My one criticism is minor and quite specific to my own area of work, namely the history of modern biblical criticism, which plays an important role in the history Lehner tells. Lehner paints the seventeenth century French Oratorian Catholic exegete Fr. Richard Simon as a little more distinct from Spinoza and similar to Dei Verbum than I think is accurate. Lehner writes that he “devised a new understanding of the inspiration of Scripture in order to defend the faith against Spinoza” (31), and, earlier, “Even today conservative Catholics label him [Simon] a ‘heretic’ or ‘Spinozist,’ usually because they fail to read his writings and instead rely on the judgment of Simon’s conservative critics” (30). A careful reading of Simon’s 1678 Histoire critique du Vieux Testament, however, reveals his method to be very close to that which Spinoza articulated in his own 1670 Tractatus theologico-politicus’s seventh chapter, despite Simon’s explicit attempt to challenge Spinoza. It is not only Simon’s contemporary more conservative critics who noticed this, but this has been the work of more careful studies (e.g., Mirri, Richard Simon e il metodo storico-critico di B. Spinoza [1972]; and Auvray, “Richard Simon et Spinoza,” in Religion, érudition et critique à la fin du XVIIe siècle et au début du XVIIIe, ed. de Gaiffier et al. [1968]). Moreover, that Simon’s “views on inspiration were eventually adopted (without credit) by the Second Vatican Council” (31) is far from clear. Lehner here is relying upon the fine work of Marius Reiser, but here I think they are mistaken. Of the many contributions to the sixth volume (2010) of Letter & Spirit would indicate, I single out only the reprint there of Augustin Cardinal Bea’s “Vatican II and the Truth of Sacred Scripture” (377-382). Bea’s views on Dei Verbum no. 11’s interpretation as contrasted with Simon’s views on the related topic (inspiration) are significant, I think, because he served as the president of the mixed commission responsible for the final form of Dei Verbum. These minor quibbles should not distract from Lehner’s exceptional work in The Catholic Enlightenment. In fact, I think his volume represents one of the most significant works on this time period, and the most significant on the Catholic dimensions of eighteenth century intellectual thought.

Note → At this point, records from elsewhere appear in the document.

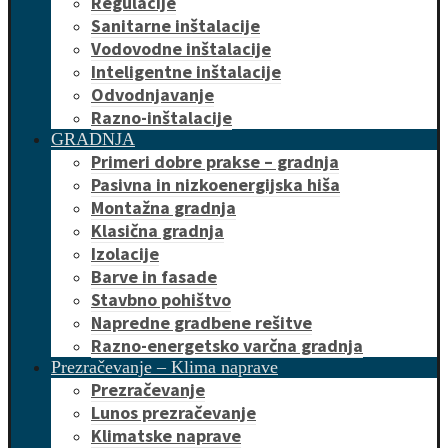
Regulacije
Sanitarne inštalacije
Vodovodne inštalacije
Inteligentne inštalacije
Odvodnjavanje
Razno-inštalacije
GRADNJA
Primeri dobre prakse – gradnja
Pasivna in nizkoenergijska hiša
Montažna gradnja
Klasična gradnja
Izolacije
Barve in fasade
Stavbno pohištvo
Napredne gradbene rešitve
Razno-energetsko varčna gradnja
Prezračevanje – Klima naprave
Prezračevanje
Lunos prezračevanje
Klimatske naprave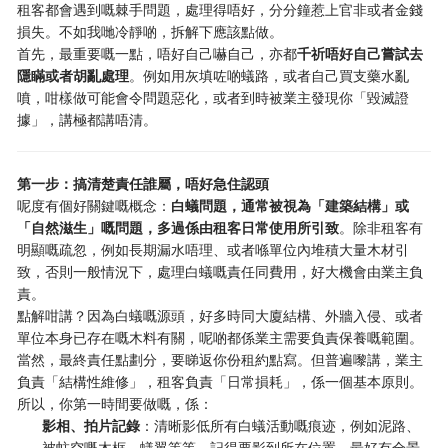
租客都會遇到嘅棘手問題，處理得唔好，分分鐘惹上官非或者金錢
損失。不如我哋冷靜啲，拆解下應該點做。
首先，最重要嘅一點，唔好自己嚇自己，亦都
千祈唔好自己嘗試去
隱瞞或者胡亂處理
。例如用灰填咗啲蟻路，或者自己買支藥水亂
噴，咁樣做可能會令問題惡化，或者到時被業主發現你「毀滅證
據」，講極都講唔清。
第一步：搞清楚責任誰屬，唔好急住認頭
呢度有個好關鍵嘅概念：
白蟻問題，通常被視為「建築結構」或
「自然滋生」嘅問題，多過係由租客日常使用所引致
。除非租客有
明顯嘅疏忽，例如長期漏水唔理、或者喺單位內堆積大量木材引
致，否則一般情況下，處理白蟻嘅責任同費用，好大機會由業主負
責。
點解咁講？因為白蟻嘅源頭，好多時同大廈結構、外牆入侵、或者
單位本身已存在嘅木料有關，呢啲都係業主需要負責保養嘅範圍。
當然，最終責任點劃分，要睇返你份租約點寫。但普遍嚟講，業主
負責「結構性維修」，租客負責「日常損耗」，係一個基本原則。
所以，你第一時間要做嘅，係：
影相、拍片記錄
：清晰影低所有白蟻活動嘅痕迹，例如泥路、
被蛀空嘅木框、蟻翼等等。記得要影到所在位置，最好有全景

Another important contribution Lehner’s study makes is to show how so many “of the most cherished values of modernity can be traced to the pre-Enlightenment Catholic Reform that began in the sixteenth century” (3). For some of my own work, dealing with the history of the Roman Catholic Modernist Crisis at the dawn of the twentieth century, Lehner’s volume has taught me much about some of the intellectual roots of this conflict, of which I had previously been unaware. Lehner’s stunning prose and his ability to narrate such broad intellectual history in a captivating manner make this book a true pleasure to read.